**Extracted information**:
[Start of section]
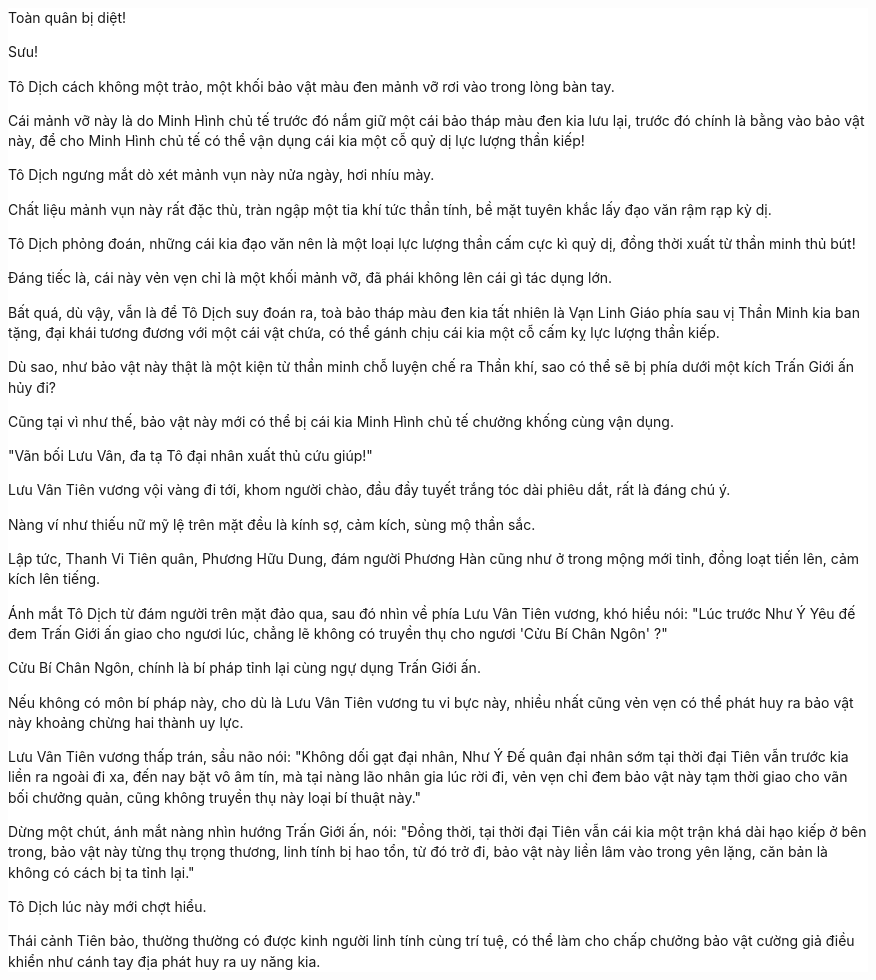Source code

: Toàn quân bị diệt!

Sưu!

Tô Dịch cách không một trảo, một khối bảo vật màu đen mảnh vỡ rơi vào trong lòng bàn tay.

Cái mảnh vỡ này là do Minh Hình chủ tế trước đó nắm giữ một cái bảo tháp màu đen kia lưu lại, trước đó chính là bằng vào bảo vật này, để cho Minh Hình chủ tế có thể vận dụng cái kia một cỗ quỷ dị lực lượng thần kiếp!

Tô Dịch ngưng mắt dò xét mảnh vụn này nửa ngày, hơi nhíu mày.

Chất liệu mảnh vụn này rất đặc thù, tràn ngập một tia khí tức thần tính, bề mặt tuyên khắc lấy đạo văn rậm rạp kỳ dị.

Tô Dịch phỏng đoán, những cái kia đạo văn nên là một loại lực lượng thần cấm cực kì quỷ dị, đồng thời xuất từ thần minh thủ bút!

Đáng tiếc là, cái này vẻn vẹn chỉ là một khối mảnh vỡ, đã phái không lên cái gì tác dụng lớn.

Bất quá, dù vậy, vẫn là để Tô Dịch suy đoán ra, toà bảo tháp màu đen kia tất nhiên là Vạn Linh Giáo phía sau vị Thần Minh kia ban tặng, đại khái tương đương với một cái vật chứa, có thể gánh chịu cái kia một cỗ cấm kỵ lực lượng thần kiếp.

Dù sao, như bảo vật này thật là một kiện từ thần minh chỗ luyện chế ra Thần khí, sao có thể sẽ bị phía dưới một kích Trấn Giới ấn hủy đi?

Cũng tại vì như thế, bảo vật này mới có thể bị cái kia Minh Hình chủ tế chưởng khống cùng vận dụng.

"Vãn bối Lưu Vân, đa tạ Tô đại nhân xuất thủ cứu giúp!"

Lưu Vân Tiên vương vội vàng đi tới, khom người chào, đầu đầy tuyết trắng tóc dài phiêu dắt, rất là đáng chú ý.

Nàng ví như thiếu nữ mỹ lệ trên mặt đều là kính sợ, cảm kích, sùng mộ thần sắc.

Lập tức, Thanh Vi Tiên quân, Phương Hữu Dung, đám người Phương Hàn cũng như ở trong mộng mới tỉnh, đồng loạt tiến lên, cảm kích lên tiếng.

Ánh mắt Tô Dịch từ đám người trên mặt đảo qua, sau đó nhìn về phía Lưu Vân Tiên vương, khó hiểu nói: "Lúc trước Như Ý Yêu đế đem Trấn Giới ấn giao cho ngươi lúc, chẳng lẽ không có truyền thụ cho ngươi 'Cửu Bí Chân Ngôn' ?"

Cửu Bí Chân Ngôn, chính là bí pháp tỉnh lại cùng ngự dụng Trấn Giới ấn.

Nếu không có môn bí pháp này, cho dù là Lưu Vân Tiên vương tu vi bực này, nhiều nhất cũng vẻn vẹn có thể phát huy ra bảo vật này khoảng chừng hai thành uy lực.

Lưu Vân Tiên vương thấp trán, sầu não nói: "Không dối gạt đại nhân, Như Ý Đế quân đại nhân sớm tại thời đại Tiên vẫn trước kia liền ra ngoài đi xa, đến nay bặt vô âm tín, mà tại nàng lão nhân gia lúc rời đi, vẻn vẹn chỉ đem bảo vật này tạm thời giao cho vãn bối chưởng quản, cũng không truyền thụ này loại bí thuật này."

Dừng một chút, ánh mắt nàng nhìn hướng Trấn Giới ấn, nói: "Đồng thời, tại thời đại Tiên vẫn cái kia một trận khá dài hạo kiếp ở bên trong, bảo vật này từng thụ trọng thương, linh tính bị hao tổn, từ đó trở đi, bảo vật này liền lâm vào trong yên lặng, căn bản là không có cách bị ta tỉnh lại."

Tô Dịch lúc này mới chợt hiểu.

Thái cảnh Tiên bảo, thường thường có được kinh người linh tính cùng trí tuệ, có thể làm cho chấp chưởng bảo vật cường giả điều khiển như cánh tay địa phát huy ra uy năng kia.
[End of section]
What are the lines above, starting at the one with "Đáng tiếc là, cái" and ending at the one with "Tô Dịch lúc này mới chợt hiểu."? Give them again exactly, and only them.

Đáng tiếc là, cái này vẻn vẹn chỉ là một khối mảnh vỡ, đã phái không lên cái gì tác dụng lớn.

Bất quá, dù vậy, vẫn là để Tô Dịch suy đoán ra, toà bảo tháp màu đen kia tất nhiên là Vạn Linh Giáo phía sau vị Thần Minh kia ban tặng, đại khái tương đương với một cái vật chứa, có thể gánh chịu cái kia một cỗ cấm kỵ lực lượng thần kiếp.

Dù sao, như bảo vật này thật là một kiện từ thần minh chỗ luyện chế ra Thần khí, sao có thể sẽ bị phía dưới một kích Trấn Giới ấn hủy đi?

Cũng tại vì như thế, bảo vật này mới có thể bị cái kia Minh Hình chủ tế chưởng khống cùng vận dụng.

"Vãn bối Lưu Vân, đa tạ Tô đại nhân xuất thủ cứu giúp!"

Lưu Vân Tiên vương vội vàng đi tới, khom người chào, đầu đầy tuyết trắng tóc dài phiêu dắt, rất là đáng chú ý.

Nàng ví như thiếu nữ mỹ lệ trên mặt đều là kính sợ, cảm kích, sùng mộ thần sắc.

Lập tức, Thanh Vi Tiên quân, Phương Hữu Dung, đám người Phương Hàn cũng như ở trong mộng mới tỉnh, đồng loạt tiến lên, cảm kích lên tiếng.

Ánh mắt Tô Dịch từ đám người trên mặt đảo qua, sau đó nhìn về phía Lưu Vân Tiên vương, khó hiểu nói: "Lúc trước Như Ý Yêu đế đem Trấn Giới ấn giao cho ngươi lúc, chẳng lẽ không có truyền thụ cho ngươi 'Cửu Bí Chân Ngôn' ?"

Cửu Bí Chân Ngôn, chính là bí pháp tỉnh lại cùng ngự dụng Trấn Giới ấn.

Nếu không có môn bí pháp này, cho dù là Lưu Vân Tiên vương tu vi bực này, nhiều nhất cũng vẻn vẹn có thể phát huy ra bảo vật này khoảng chừng hai thành uy lực.

Lưu Vân Tiên vương thấp trán, sầu não nói: "Không dối gạt đại nhân, Như Ý Đế quân đại nhân sớm tại thời đại Tiên vẫn trước kia liền ra ngoài đi xa, đến nay bặt vô âm tín, mà tại nàng lão nhân gia lúc rời đi, vẻn vẹn chỉ đem bảo vật này tạm thời giao cho vãn bối chưởng quản, cũng không truyền thụ này loại bí thuật này."

Dừng một chút, ánh mắt nàng nhìn hướng Trấn Giới ấn, nói: "Đồng thời, tại thời đại Tiên vẫn cái kia một trận khá dài hạo kiếp ở bên trong, bảo vật này từng thụ trọng thương, linh tính bị hao tổn, từ đó trở đi, bảo vật này liền lâm vào trong yên lặng, căn bản là không có cách bị ta tỉnh lại."

Tô Dịch lúc này mới chợt hiểu.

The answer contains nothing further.